### Supplied records

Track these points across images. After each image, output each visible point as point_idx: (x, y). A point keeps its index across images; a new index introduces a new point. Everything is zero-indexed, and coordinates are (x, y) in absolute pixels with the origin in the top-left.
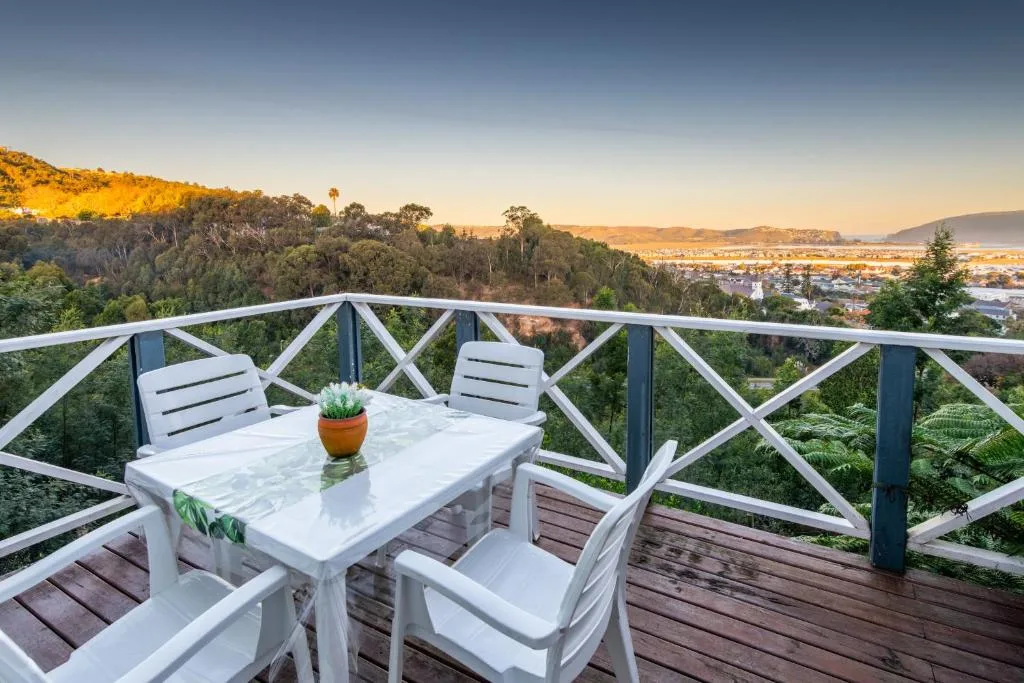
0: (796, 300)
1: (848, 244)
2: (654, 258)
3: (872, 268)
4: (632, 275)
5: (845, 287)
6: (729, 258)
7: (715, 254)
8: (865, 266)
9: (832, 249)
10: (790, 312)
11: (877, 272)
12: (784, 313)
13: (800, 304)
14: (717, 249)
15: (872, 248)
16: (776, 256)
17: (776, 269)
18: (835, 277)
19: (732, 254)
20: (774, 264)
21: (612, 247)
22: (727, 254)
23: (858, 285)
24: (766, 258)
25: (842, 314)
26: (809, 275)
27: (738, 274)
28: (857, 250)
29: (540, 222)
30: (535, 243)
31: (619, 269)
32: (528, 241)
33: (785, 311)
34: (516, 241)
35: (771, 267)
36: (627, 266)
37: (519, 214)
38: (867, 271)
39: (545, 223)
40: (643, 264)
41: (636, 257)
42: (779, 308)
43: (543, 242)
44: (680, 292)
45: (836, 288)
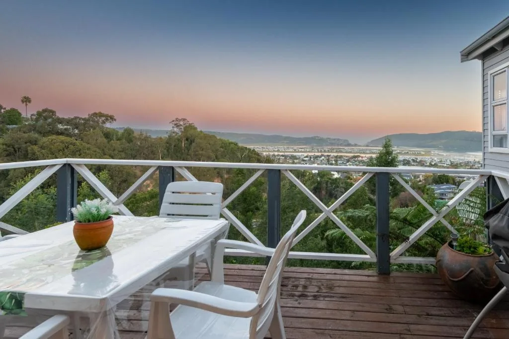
0: (332, 173)
1: (352, 146)
2: (263, 151)
3: (362, 157)
6: (301, 152)
7: (295, 150)
8: (359, 156)
9: (346, 148)
10: (330, 179)
11: (364, 159)
12: (327, 180)
13: (334, 175)
14: (295, 147)
15: (361, 148)
16: (323, 150)
17: (323, 158)
18: (348, 161)
19: (303, 150)
20: (322, 155)
21: (240, 145)
22: (300, 150)
23: (357, 165)
24: (318, 152)
25: (351, 179)
26: (337, 160)
27: (306, 160)
28: (356, 149)
29: (196, 128)
30: (192, 142)
31: (244, 157)
32: (187, 140)
33: (328, 178)
34: (179, 140)
35: (321, 157)
36: (249, 156)
37: (182, 123)
38: (360, 159)
39: (199, 130)
40: (258, 155)
41: (254, 150)
42: (325, 177)
43: (197, 140)
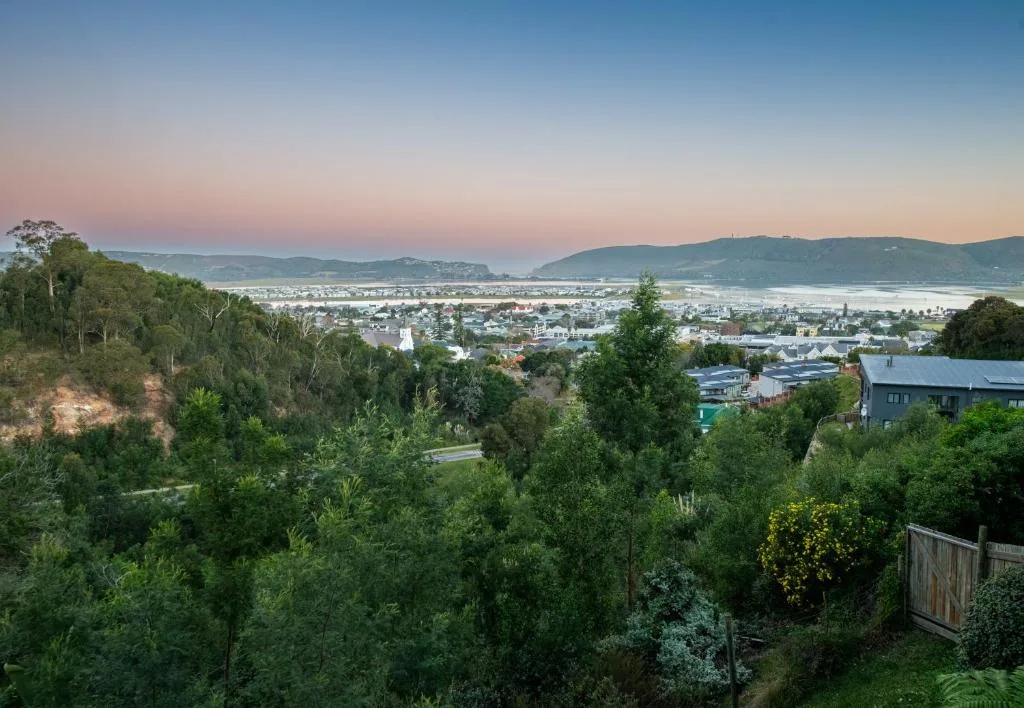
0: (451, 348)
1: (497, 280)
2: (272, 300)
3: (522, 307)
4: (243, 326)
5: (497, 329)
6: (369, 298)
7: (353, 294)
8: (515, 305)
9: (481, 285)
10: (446, 365)
11: (526, 311)
12: (439, 367)
13: (454, 353)
14: (354, 287)
15: (519, 284)
16: (424, 293)
17: (425, 311)
18: (488, 317)
19: (373, 293)
20: (423, 305)
21: (209, 286)
22: (366, 293)
23: (509, 327)
24: (412, 297)
25: (498, 363)
26: (461, 317)
27: (382, 319)
28: (505, 286)
29: (83, 247)
30: (76, 281)
31: (221, 317)
32: (61, 277)
33: (440, 363)
34: (39, 279)
35: (418, 309)
36: (233, 315)
37: (42, 233)
38: (517, 311)
39: (92, 249)
40: (258, 310)
41: (246, 299)
42: (433, 360)
43: (90, 279)
44: (311, 346)
45: (490, 331)
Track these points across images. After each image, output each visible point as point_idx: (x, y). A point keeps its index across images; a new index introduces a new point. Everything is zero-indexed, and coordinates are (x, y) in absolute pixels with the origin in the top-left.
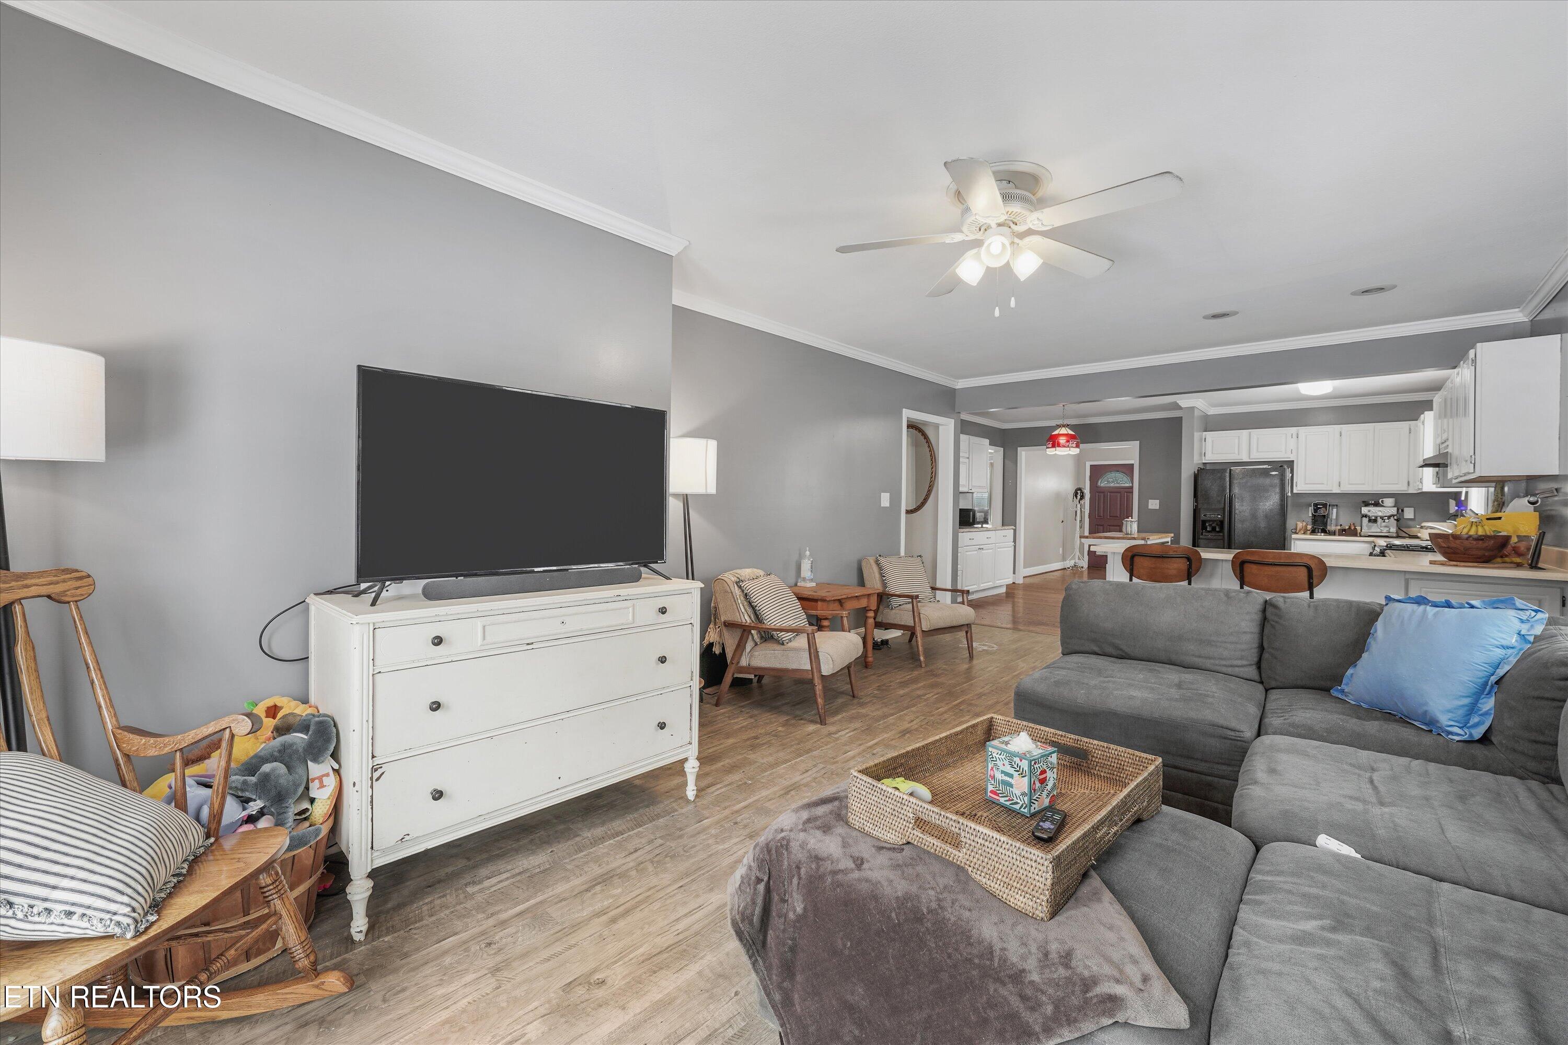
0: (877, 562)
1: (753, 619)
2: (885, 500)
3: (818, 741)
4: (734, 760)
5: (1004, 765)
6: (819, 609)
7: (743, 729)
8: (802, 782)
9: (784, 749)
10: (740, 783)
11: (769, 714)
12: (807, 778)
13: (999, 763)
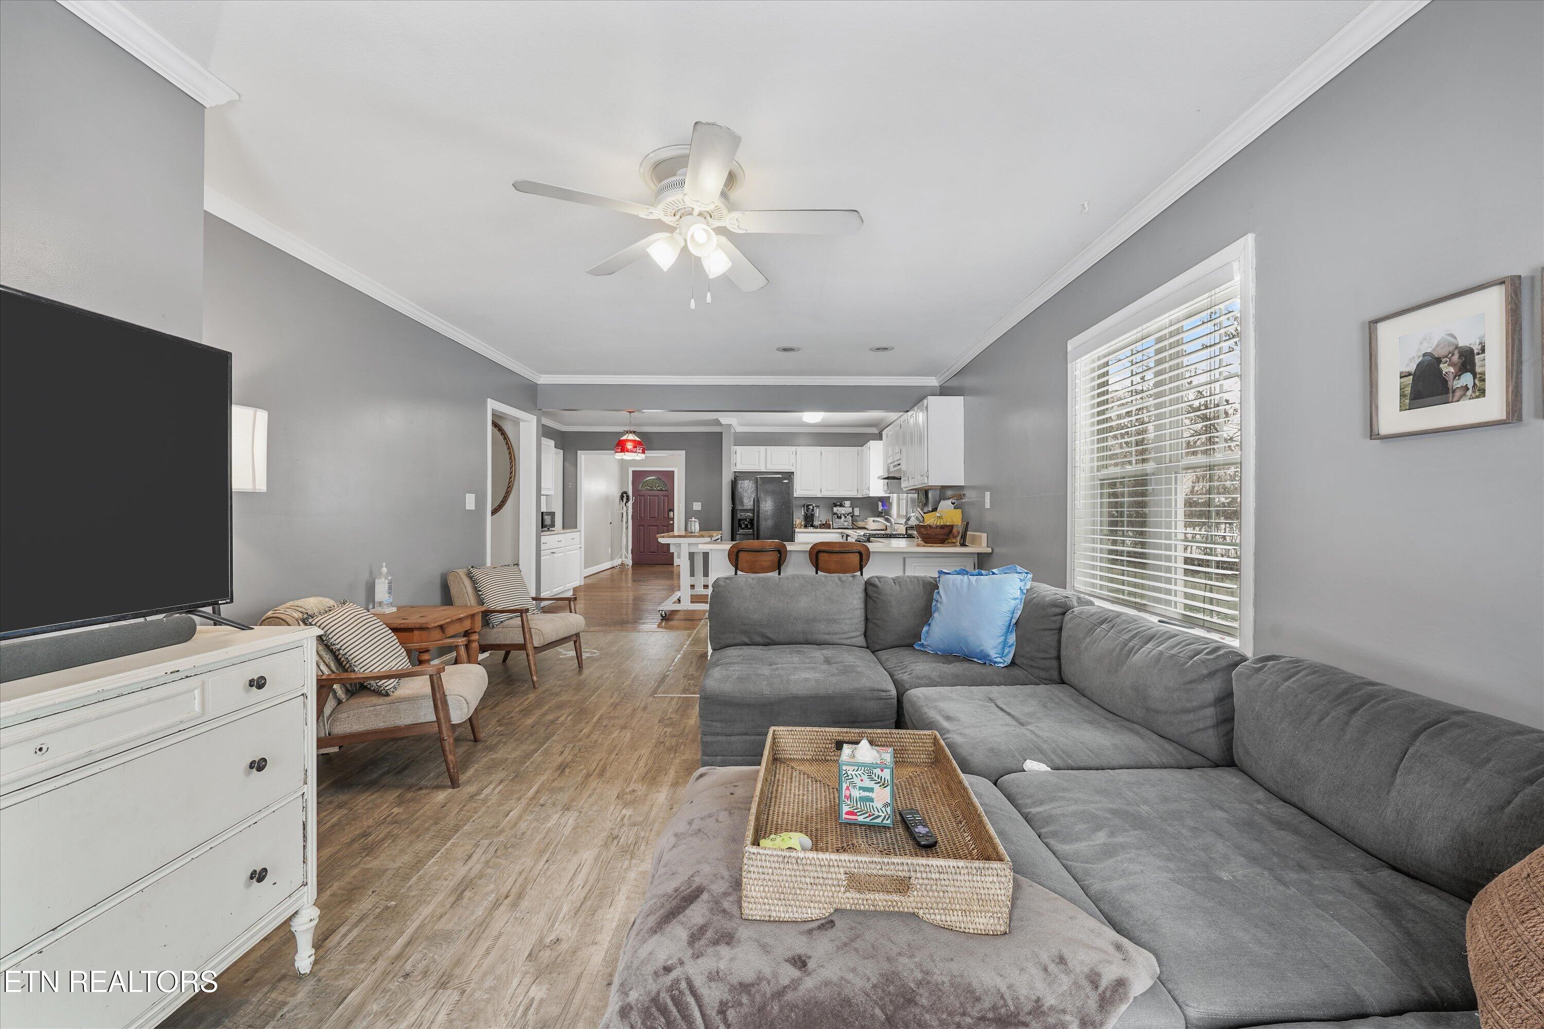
0: (470, 576)
1: (334, 668)
2: (470, 502)
3: (461, 810)
4: (348, 879)
5: (862, 780)
6: (415, 640)
7: (337, 828)
8: (472, 874)
9: (419, 836)
10: (378, 910)
11: (367, 794)
12: (476, 864)
13: (856, 780)
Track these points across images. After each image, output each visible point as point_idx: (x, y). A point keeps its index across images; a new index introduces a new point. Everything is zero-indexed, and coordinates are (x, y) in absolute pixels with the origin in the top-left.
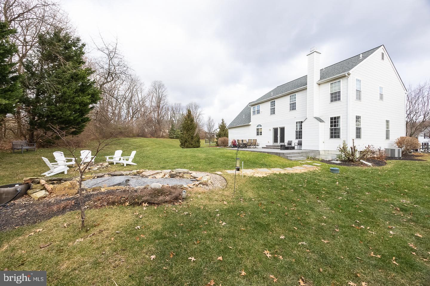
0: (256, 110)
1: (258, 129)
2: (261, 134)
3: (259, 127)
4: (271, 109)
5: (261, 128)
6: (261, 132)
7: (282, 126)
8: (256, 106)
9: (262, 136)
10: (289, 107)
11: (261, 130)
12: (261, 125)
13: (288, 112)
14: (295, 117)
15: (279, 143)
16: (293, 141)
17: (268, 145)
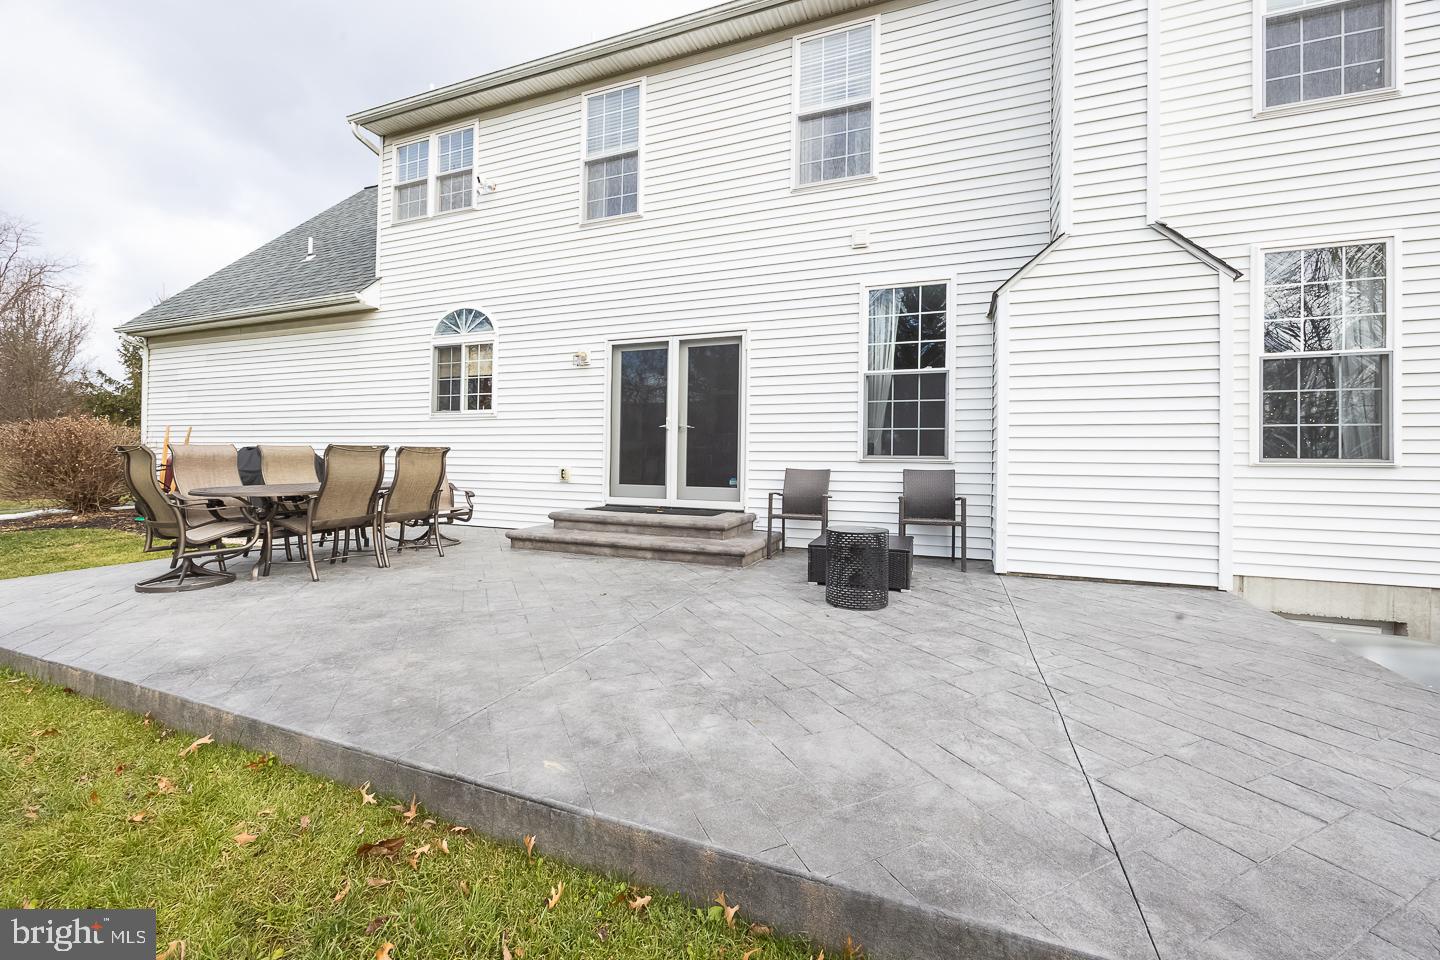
0: (434, 170)
1: (449, 353)
2: (486, 403)
3: (464, 338)
4: (590, 164)
5: (480, 337)
6: (486, 385)
7: (710, 326)
8: (433, 138)
9: (494, 418)
10: (787, 146)
11: (480, 359)
12: (487, 312)
13: (786, 193)
14: (858, 241)
15: (674, 490)
16: (833, 477)
17: (549, 511)
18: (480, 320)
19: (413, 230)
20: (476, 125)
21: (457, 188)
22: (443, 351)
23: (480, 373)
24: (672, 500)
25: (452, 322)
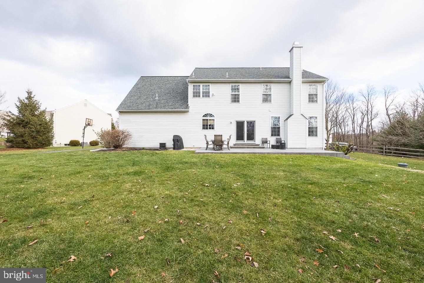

######

§ Problem: Retype the lines exactly. Begin at the one that holds "21: (457, 188)", stop at the last line of the entries above, and drop the pictures.

§ Answer space:
21: (457, 188)
22: (443, 351)
23: (480, 373)
24: (672, 500)
25: (452, 322)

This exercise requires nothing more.